Tu tarea.
Repite completo y sin ningún cambio el fragmento sobre maestros y alumnos de literatura que aparece más abajo.

Fragmento elegido.
Las más bellas historias de amor en la literatura podrían iniciar más o menos así: “Mi encuentro con el escritor fulano de tal fue determinante para mi vida artística, porque, a partir de sus enseñanzas, yo empecé a escribir bien”.
Me refiero a la relación amorosa entre un alumno y un maestro en la cual, aquél deja que el otro se convierta en su guía literario o peor aún, en objeto de admiración. Una relación que cuando no dura hasta que la muerte los separa, se anula al cabo de cinco o diez años.
De acá de este lado, en la Comarca Lagunera, existen maestros y discípulos que se han concentrado tradicionalmente en el Teatro Isauro Martínez, la IBERO, las Casas de la Cultura –más en la de Torreón, ya desaparecida, que en la de Gómez Palacio que todavía funciona-, la Escuela de Escritores de la Laguna –en su época-, la UA de C, en la librería Astillero, y otros talleres que se apagan como llamarada de petate.

Datos proporcionados.
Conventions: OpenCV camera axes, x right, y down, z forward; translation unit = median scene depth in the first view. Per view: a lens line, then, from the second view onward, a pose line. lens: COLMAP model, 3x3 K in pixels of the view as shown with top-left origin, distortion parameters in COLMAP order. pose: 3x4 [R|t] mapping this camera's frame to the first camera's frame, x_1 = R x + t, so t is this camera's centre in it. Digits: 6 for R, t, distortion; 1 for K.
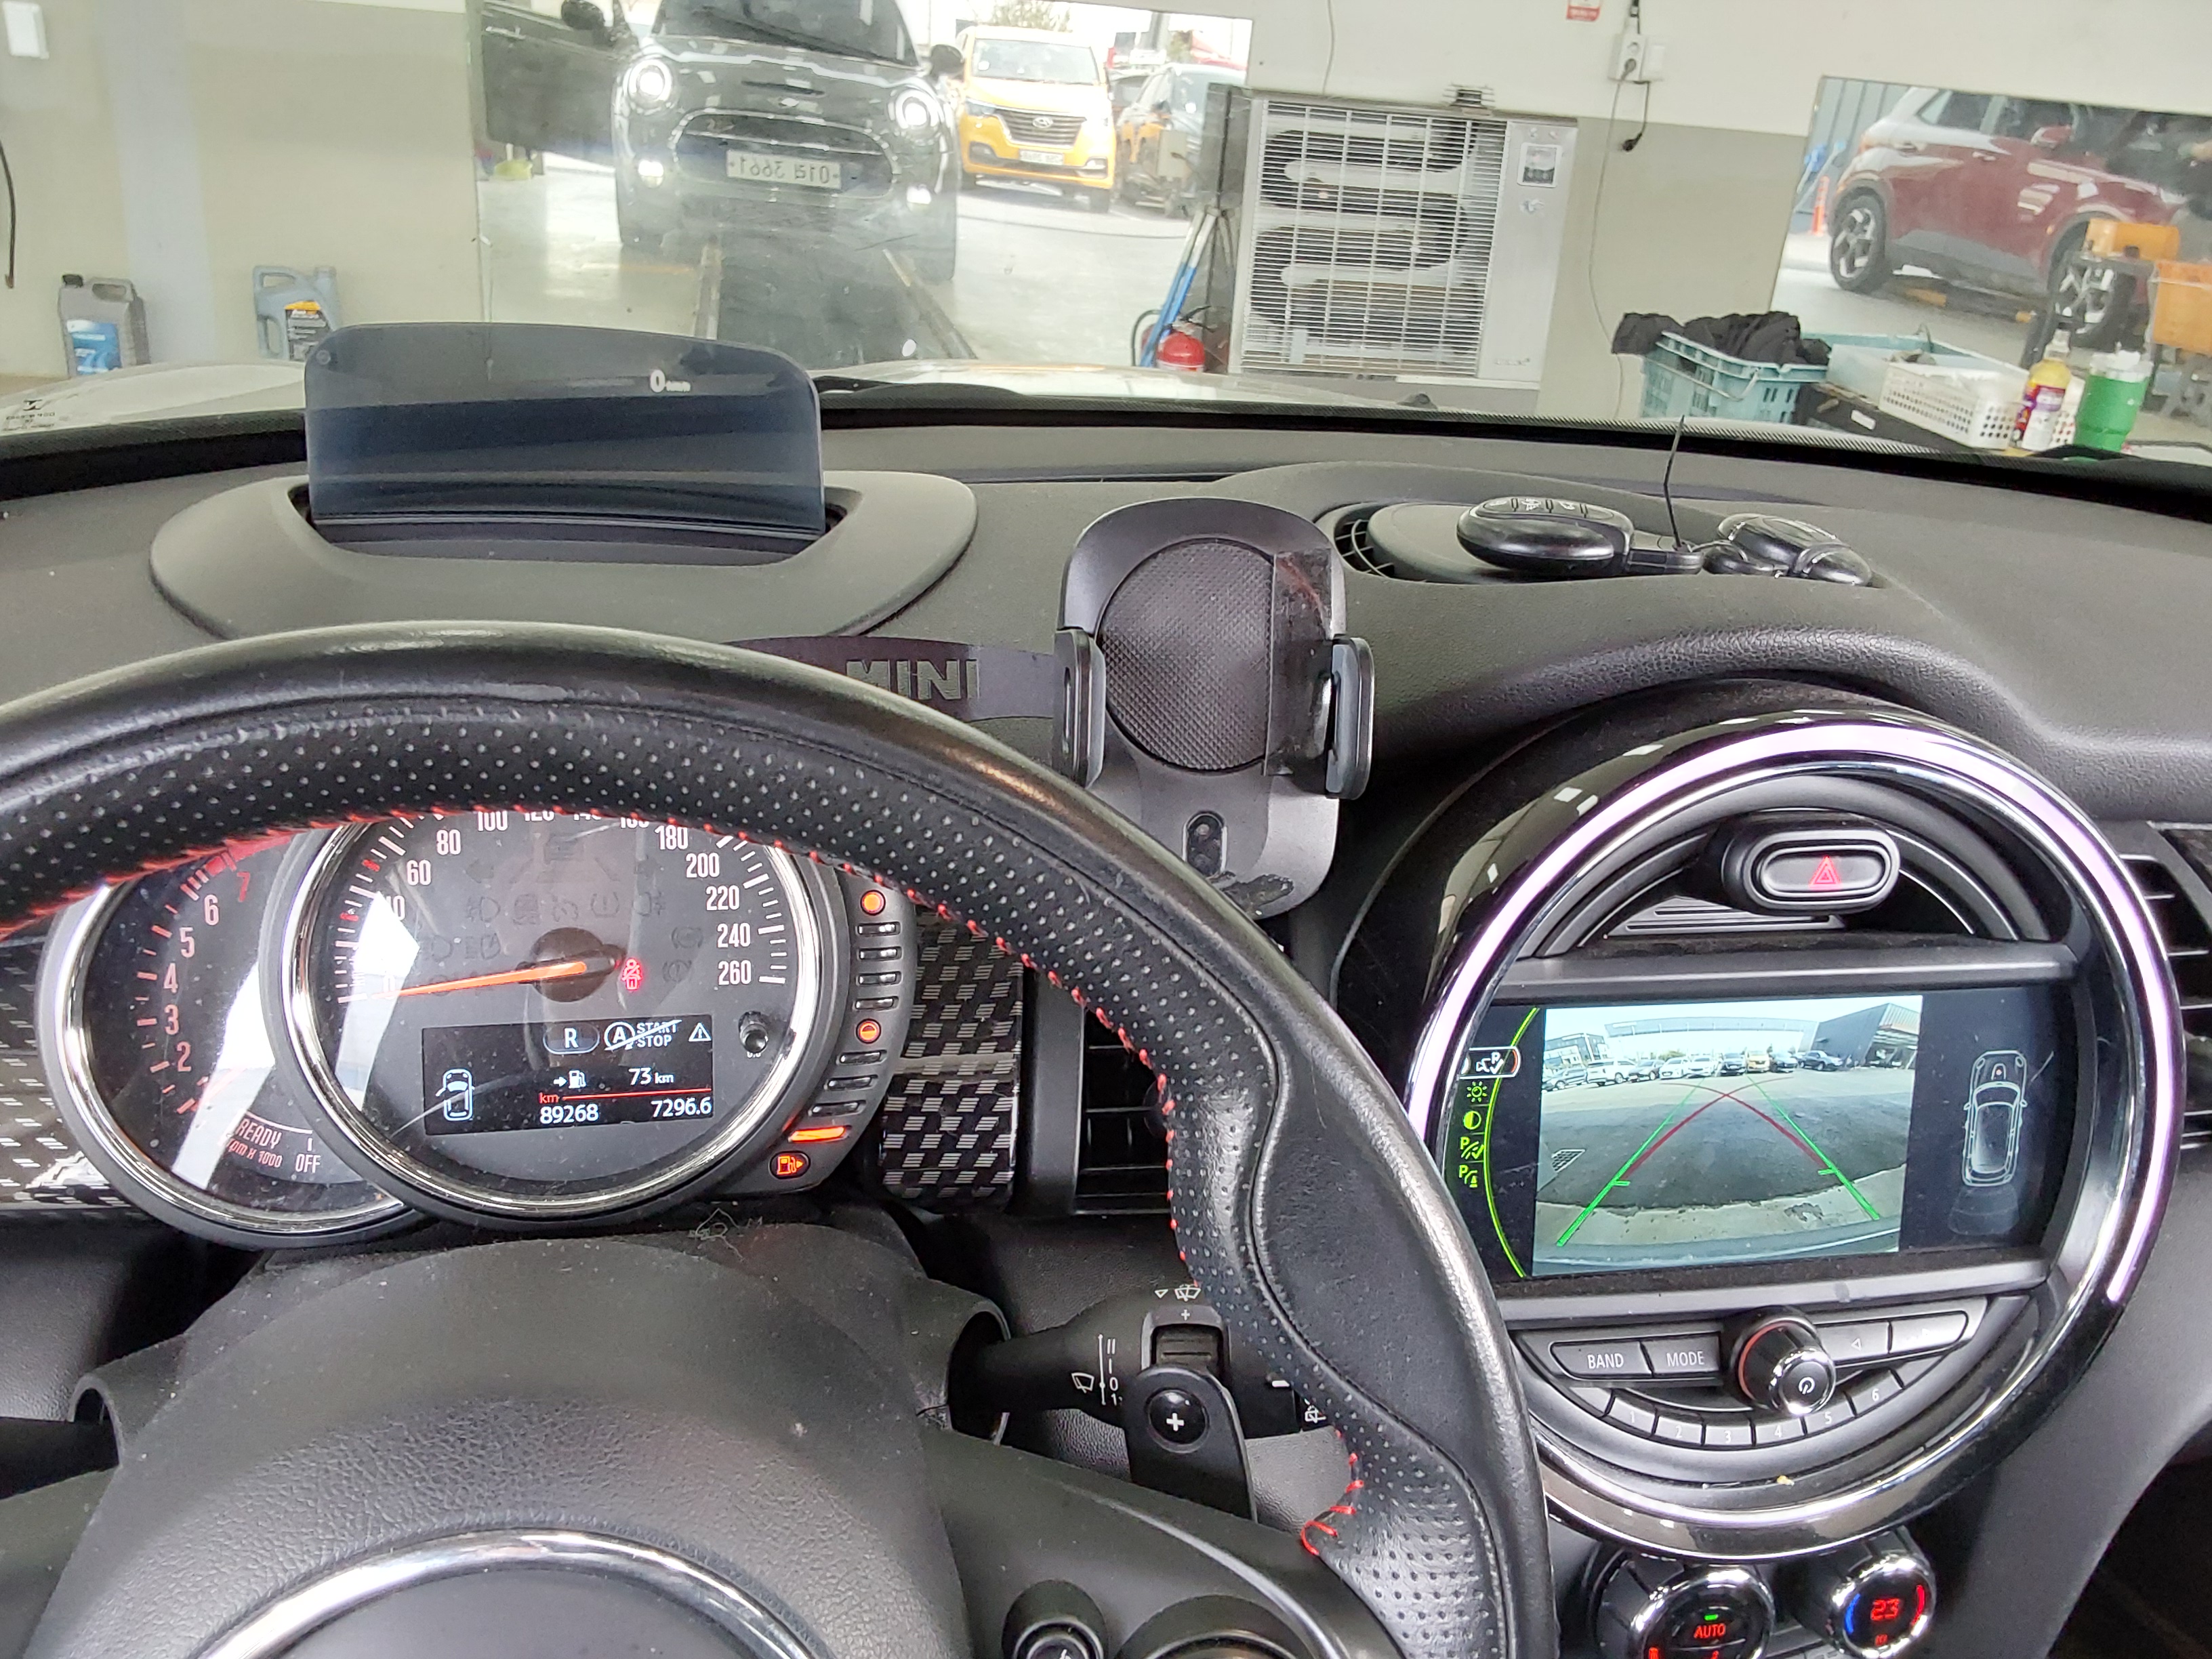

Respuesta escrita.
Las más bellas historias de amor en la literatura podrían iniciar más o menos así: “Mi encuentro con el escritor fulano de tal fue determinante para mi vida artística, porque, a partir de sus enseñanzas, yo empecé a escribir bien”.
Me refiero a la relación amorosa entre un alumno y un maestro en la cual, aquél deja que el otro se convierta en su guía literario o peor aún, en objeto de admiración. Una relación que cuando no dura hasta que la muerte los separa, se anula al cabo de cinco o diez años.
De acá de este lado, en la Comarca Lagunera, existen maestros y discípulos que se han concentrado tradicionalmente en el Teatro Isauro Martínez, la IBERO, las Casas de la Cultura –más en la de Torreón, ya desaparecida, que en la de Gómez Palacio que todavía funciona-, la Escuela de Escritores de la Laguna –en su época-, la UA de C, en la librería Astillero, y otros talleres que se apagan como llamarada de petate.